Rather, Plaintiff only relies on “multiple examples showing a history of the use of excessive force in DOC facilities.” (ECF No. 36 at 29). But as the Defendants adequately and correctly point out, Plaintiff “provides no explanation how these incidents might provide any notice [to the supervisory defendants].” (ECF No. 40 at 32). Further, although these incidents occurred, Plaintiff failed to provide sufficient facts that show the Defendants knew of these incidents, “much less any reason why these allegations would give Defendants sufficient notice of any danger that rises to the level of constitutional harm.” . Accordingly, the Court will dismiss these claims in Count Eight against the Policymaker Defendants without prejudice.
As to Count Nine, the Court denies reconsideration of this previously decided point.
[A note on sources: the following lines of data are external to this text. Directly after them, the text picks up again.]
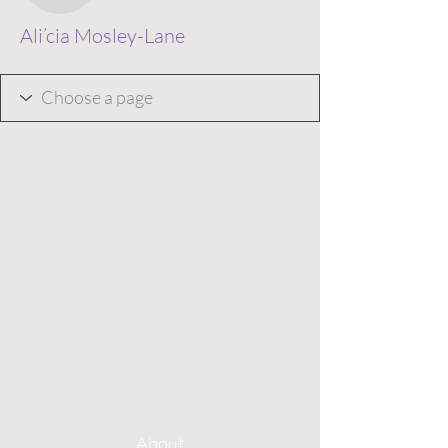
Ali’cia Mosley-Lane
About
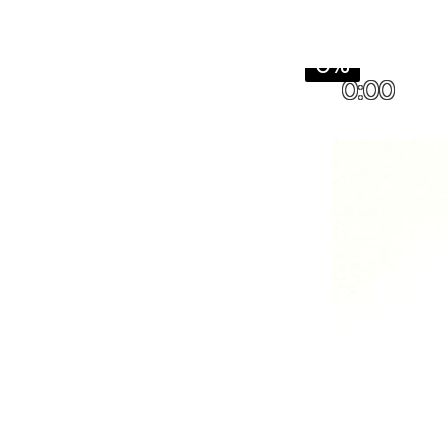
0%
0:00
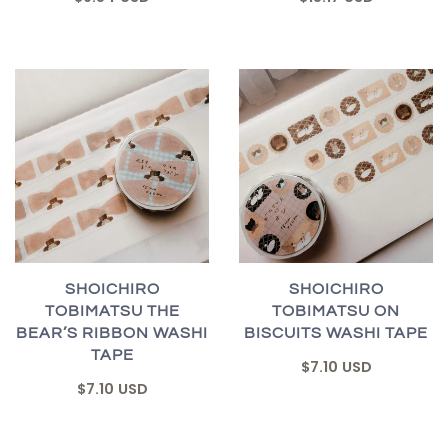
SHOICHIRO
SHOICHIRO
TOBIMATSU THE
TOBIMATSU ON
BEAR’S RIBBON WASHI
BISCUITS WASHI TAPE
TAPE
$7.10 USD
$7.10 USD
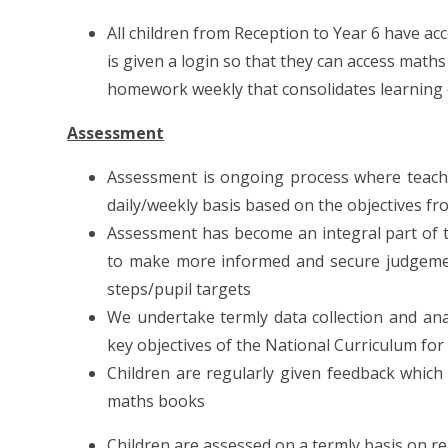
All children from Reception to Year 6 have acc
is given a login so that they can access mat
homework weekly that consolidates learning 
Assessment
Assessment is ongoing process where teache
daily/weekly basis based on the objectives fr
Assessment has become an integral part of t
to make more informed and secure judgements
steps/pupil targets
We undertake termly data collection and ana
key objectives of the National Curriculum f
Children are regularly given feedback which
maths books
Children are assessed on a termly basis on r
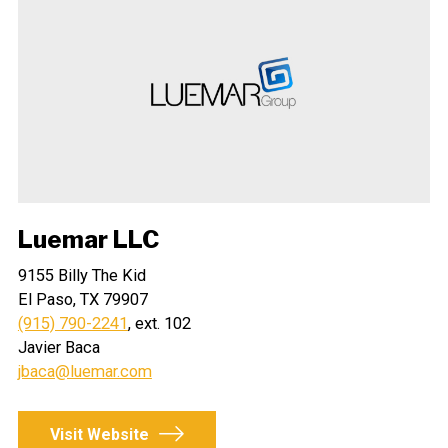
Luemar LLC
9155 Billy The Kid
El Paso, TX 79907
(915) 790-2241
, ext. 102
Javier Baca
jbaca@luemar.com
Visit Website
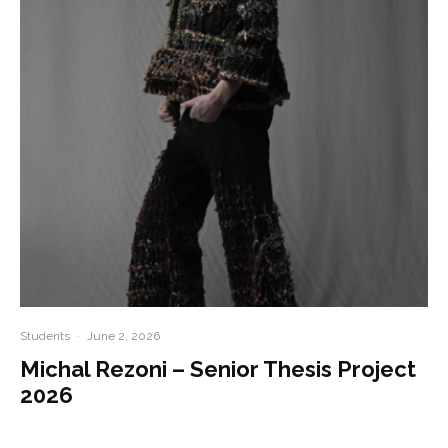
Students
·
June 2, 2026
Michal Rezoni – Senior Thesis Project
2026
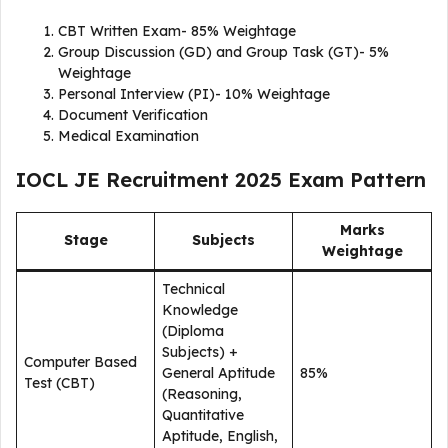
CBT Written Exam- 85% Weightage
Group Discussion (GD) and Group Task (GT)- 5%
Weightage
Personal Interview (PI)- 10% Weightage
Document Verification
Medical Examination
IOCL JE Recruitment 2025 Exam Pattern
Marks
Stage
Subjects
Weightage
Technical
Knowledge
(Diploma
Subjects) +
Computer Based
General Aptitude
85%
Test (CBT)
(Reasoning,
Quantitative
Aptitude, English,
Moreover, since the Court dismissed the Section 1983 claim that was reconsidered, the NJCRA Claim will also be dismissed. [4]
IV. CONCLUSION
For those reasons, Plaintiff’s Motion for Reconsideration is granted only to the extent that this Court supplements its previous Opinion and Order by specifically addressing the entirety of the supervisory liability claim raised in Count Eight of the Amended Complaint. Having now addressed those arguments, the Court will dismiss Count Eight, in its entirety, without prejudice. The Court rejects granting reconsideration as to Count Nine.
An appropriate Order follows.
s/ Zahid N. Quraishi ZAHID N. QURAISHI UNITED STATES DISTRICT JUDGE
[1] As noted in this Court’s November 26, 2024, Opinion, ( See ECF No. 51 at n.1), Plaintiff numbered the last two counts of the Amended Complaint “Count VIII.” The Court referred to the count labeled “N.J.S.A. 10:6-2 New Jersey Civil Rights Act” as Count Nine. In Plaintiff’s current filing, he refers to this count as Count Nine as well.
[2] Count One and Two were not subject to Defendants’ Motion to Dismiss. Accordingly, this Court did not issue a decision as to those two counts, and those two counts stand at this point. ( See ECF Nos. 51-52).
[3] A full summary of the alleged facts giving rise to Plaintiff’s claims are summarized by this Court in its November 26, 2024 Opinion. ( See ECF No. 51).
[4] To clarify, the Court did not intend to dismiss any NJCRA claims in Counts One and Two against the corrections officers. Indeed, as noted, Count One and Two were not part of the motion to dismiss. Thus, the Court’s dismissal of the NJCRA Claim in Count Nine does not impact the claims raised in Counts One and Two – Excessive Force and Failure to Intervene.